Required work - Every line below should be duplicated exactly.

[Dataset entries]
- - - - - - -

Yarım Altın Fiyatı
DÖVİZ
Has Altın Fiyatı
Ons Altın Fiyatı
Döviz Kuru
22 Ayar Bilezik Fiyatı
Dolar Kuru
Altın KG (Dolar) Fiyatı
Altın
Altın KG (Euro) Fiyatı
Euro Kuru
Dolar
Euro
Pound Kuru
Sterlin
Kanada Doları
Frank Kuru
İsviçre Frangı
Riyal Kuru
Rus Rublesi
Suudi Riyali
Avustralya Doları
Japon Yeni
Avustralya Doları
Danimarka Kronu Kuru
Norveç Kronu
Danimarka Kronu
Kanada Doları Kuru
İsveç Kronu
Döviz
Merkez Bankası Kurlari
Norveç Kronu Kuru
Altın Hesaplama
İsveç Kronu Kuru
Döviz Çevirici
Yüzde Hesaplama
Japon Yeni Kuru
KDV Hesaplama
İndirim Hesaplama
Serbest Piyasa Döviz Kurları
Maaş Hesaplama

- - - - - - -

Result of this exercise -
Yarım Altın Fiyatı
DÖVİZ
Has Altın Fiyatı
Ons Altın Fiyatı
Döviz Kuru
22 Ayar Bilezik Fiyatı
Dolar Kuru
Altın KG (Dolar) Fiyatı
Altın
Altın KG (Euro) Fiyatı
Euro Kuru
Dolar
Euro
Pound Kuru
Sterlin
Kanada Doları
Frank Kuru
İsviçre Frangı
Riyal Kuru
Rus Rublesi
Suudi Riyali
Avustralya Doları
Japon Yeni
Avustralya Doları
Danimarka Kronu Kuru
Norveç Kronu
Danimarka Kronu
Kanada Doları Kuru
İsveç Kronu
Döviz
Merkez Bankası Kurlari
Norveç Kronu Kuru
Altın Hesaplama
İsveç Kronu Kuru
Döviz Çevirici
Yüzde Hesaplama
Japon Yeni Kuru
KDV Hesaplama
İndirim Hesaplama
Serbest Piyasa Döviz Kurları
Maaş Hesaplama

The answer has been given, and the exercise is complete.